One solution that both sides of the political spectrum can agree on is a de-escalation of the nationalization of all issues. Allow California to live under the policies it chooses,and allow Oklahomans to live under their policies. By allowing these policy battles to be waged locally there won’t be such division nationally. As Madison described in Federalist 45, “The powers delegated by the proposed Constitution to the federal government are few and defined. Those which are to remain in the State governments are numerous and indefinite.” The states, by design, would be the arena for the vast majority of policy decisions. This allows geographic neighbors with a more shared background to decide the laws and regulations they will be governed by. Since individuals may have a very diverse history of life experiences depending on where they might live, they may be able to choose a very different type of governmental policy that best suits their unique community. Not only does federalism allow for varied local solutions, it also allows for multiple remedies to be attempted for the same problem at the same time. As Supreme Court Justice Louis Brandeis wrote in the 1932 New State Ice Co. v. Liebmann case, a “state may, if its citizens choose, serve as a laboratory; and try novel social and economic experiments without risk to the rest of the country.” These laboratories of democracy will not only allow states to experiment with what policies are most effective for their state, but will also minimize the unrest that stems from polarizing national policy. If most of our policymaking decisions were to be done at the local level, much of the fervor driving citizens across the country into their disparate factions would be subdued by limiting the effects of policy making decisions to smaller sections of the country.
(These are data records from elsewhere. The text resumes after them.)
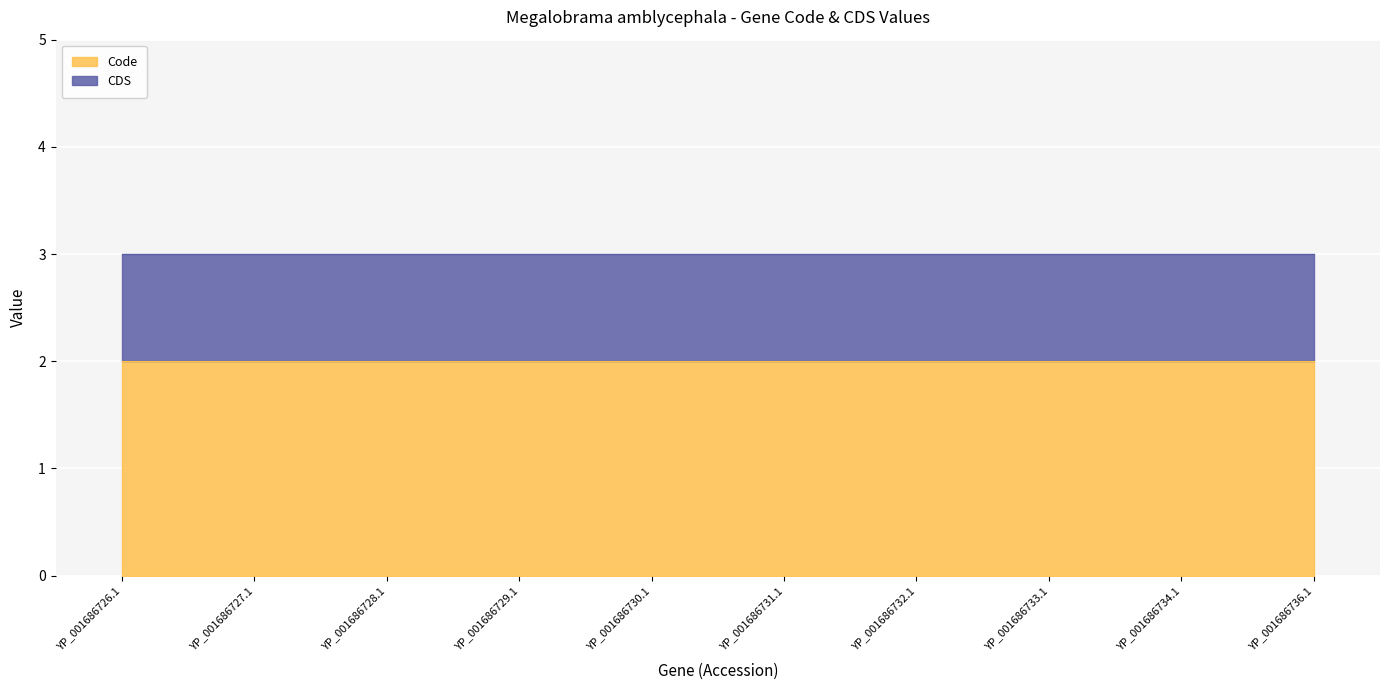

At which label does CDS reach its peak?

YP_001686726.1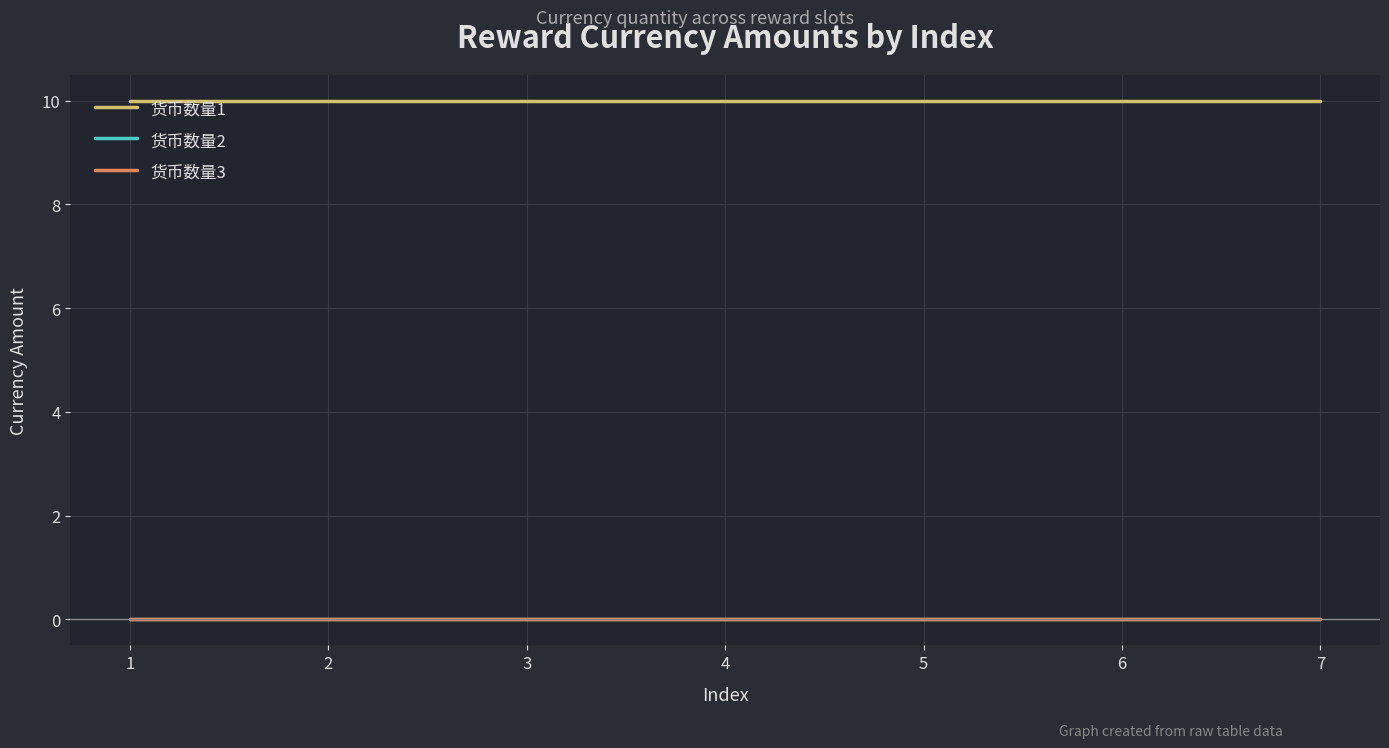

Reading right to left, transcribe all the data shown in this chart.

货币数量1: 7=10	6=10	5=10	4=10	3=10	2=10	1=10
货币数量2: 7=0	6=0	5=0	4=0	3=0	2=0	1=0
货币数量3: 7=0	6=0	5=0	4=0	3=0	2=0	1=0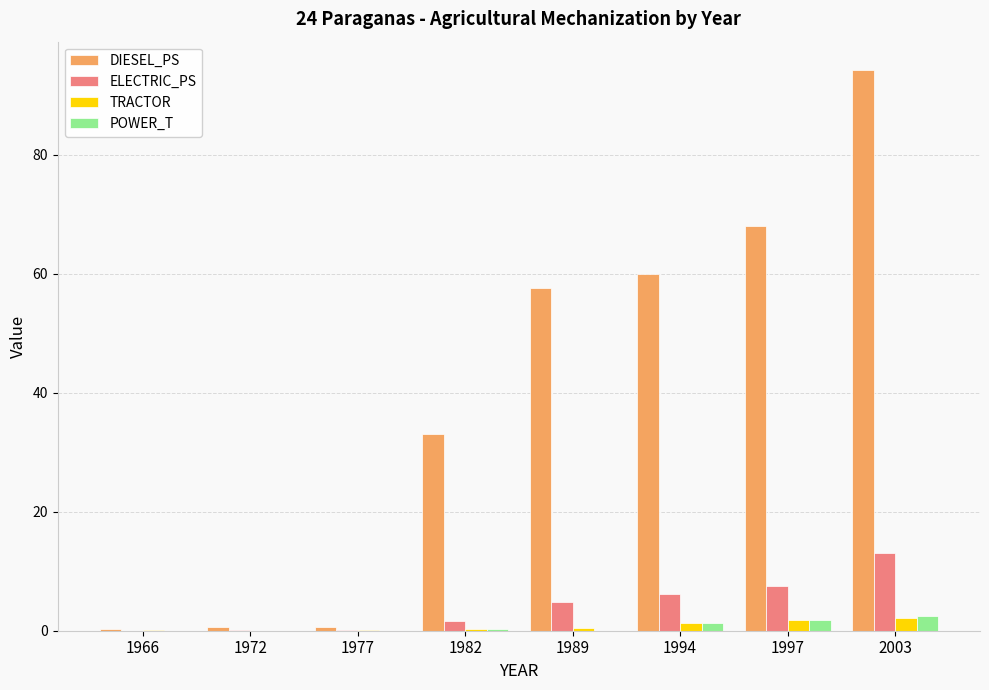

What is the highest value of the POWER_T series?

2.5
If citizens are unhappy with a policy they can address the issue with their local official or vote them out of office, instead of resenting those across the country who advocate the policy who do not share their views. This federalism system was designed to empower familiar local leaders who were attuned to the needs of their local districts, rather than distant congressmen in Washington
Uniting a broken people
Ultimately the answer will have to come from something beyond politics. Madison stated in a speech to the Virginia Ratifying Convention on June 20th, 1788:
Is there no virtue among us? If there be not, we are in a wretched situation. No theoretical checks-no form of government can render us secure. To suppose that any form of government will secure liberty or happiness without any virtue in the people, is a chimerical idea, if there be sufficient virtue and intelligence in the community, it will be exercised in the selection of these men. So that we do not depend on their virtue, or put confidence in our rulers, but in the people who are to choose them.
We must be a virtuous people to heal the wounds caused by tribalism. We can disagree on domestic policy, but we must have some basic moral principle that calls us to respect our neighbor. Federalism can help ease the tensions in our society, but ultimately, we are in desperate need of a spiritual revival.